Tuesday afternoon, police announced they wrapped up a three-day initiative in Kensington that focused on getting drugs off the streets. This comes after a series of deadly overdoses.
The police Narcotics Unit proudly displayed the results of last week's sweep in the East Division, focusing mainly on the drug-infested Kensington Avenue neighborhood, where there's been a jump in related violence and overdoses.
Police made over 170 arrests in efforts to improve the quality of life in the rough section of town.
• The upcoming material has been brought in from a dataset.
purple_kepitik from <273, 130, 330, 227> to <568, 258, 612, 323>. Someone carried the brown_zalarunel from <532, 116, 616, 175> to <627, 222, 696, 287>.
Thousands of dollars in heroin and other narcotics seized in a 3-day sweep of Kensington..I'll report live at 4:30 pic.twitter.com/5bgQaUxu4Z— Vernon_Odom (@Vernon_Odom) December 20, 2016
Over $225,000 worth of drugs - from heroin, powder cocaine and crack, to marijuana and OxyContin - were seized.
Philadelphia Police Inspector Melvin Singleton says, "As a result of investigations that led us to individual houses, individual corners, we locked in on certain drug dealers, drug organizations, and made arrests when we had enough probable cause to do so."
Captain Mike Cram of the 25th District says, "We have great community groups that are kind of trapped in those heroin markets. And when they see a big operation like this, it gives them hope. And that's what they need - they need hope down there. So it was successful from that end."
Police display guns and heroin confiscated during 3-day sweep along Kensington avenue.!! pic.twitter.com/keUBXsyJfH— Vernon_Odom (@Vernon_Odom) December 20, 2016
More than 20 guns were seized - many of them high-powered weapons - and thousands of dollars in cash from those dealers who are flushed with it.
Many of the solid residents in the district have seen these sweeps before, only to have the dope markets flourish anew. But hope springs eternal.
"All these drug sweeps is something they've been continuing to do for years and years. Things been going on," said resident Will Fowler.
When we asked Fowler if the sweeps have ever done any good, he said, "I suppose it does. Yes."
Police say 10 percent of the arrests were out of towners, meaning suburbanites.